* Supplied text *
※
Jenny Sundén (Södertörn University, Sweden)
Jenny Sundén is Professor of Gender Studies at the School of Culture and Learning, Södertörn University, Sweden. Her research interests are primarily in digital media studies, cultural studies, science and technology studies, queer and feminist theory, affect theory, ethnography, and games. She is the author of Material Virtualities: Approaching Online Textual Embodiment (Peter Lang, 2003) and Gender and Sexuality in Online Game Cultures: Passionate Play (Routledge 2012, with Malin Sveningsson). Her edited volumes include Cyberfeminism in Northern Lights: Gender and Digital Media in a Nordic Context (Cambridge Scholars Publishing, 2007, with Malin Sveningsson Elm), Second Nature: Origins and Originality in Art, Science and New Media (AxlBooks 2011, with Rolf Hughes), and a special issue of the journal Somatechnics - “Somatechnical figurations: Bodies, Kinship, Affect” (Edinburgh University Press 2013, guest edited with Ulrika Dahl). Her articles appear in journals such as Ada: A Journal of Gender, New Media & Technology, European Journal of Cultural Studies, Feminist Media Studies, Games and Culture, and Somatechnics.
※
* Recorded information *
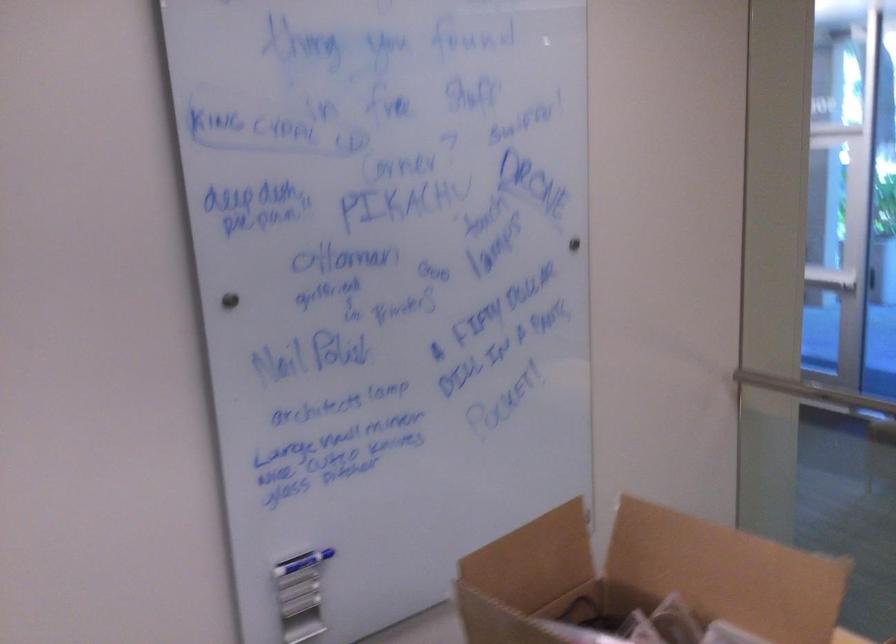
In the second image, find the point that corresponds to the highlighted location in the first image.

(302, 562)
※
* Exercise brief *
Check each statement against the Jenny Sundén profile and answer yes or no, quoting the words of the profile that decide it. 1. Sundén is a professor of media studies. 2. Material Virtualities was published by Routledge. 3. Second Nature was edited together with Rolf Hughes.

* Solution to the problem *
1. No: "Jenny Sundén is Professor of Gender Studies"
2. No: "Material Virtualities: Approaching Online Textual Embodiment (Peter Lang, 2003)"
3. Yes: "Second Nature: Origins and Originality in Art, Science and New Media (AxlBooks 2011, with Rolf Hughes)"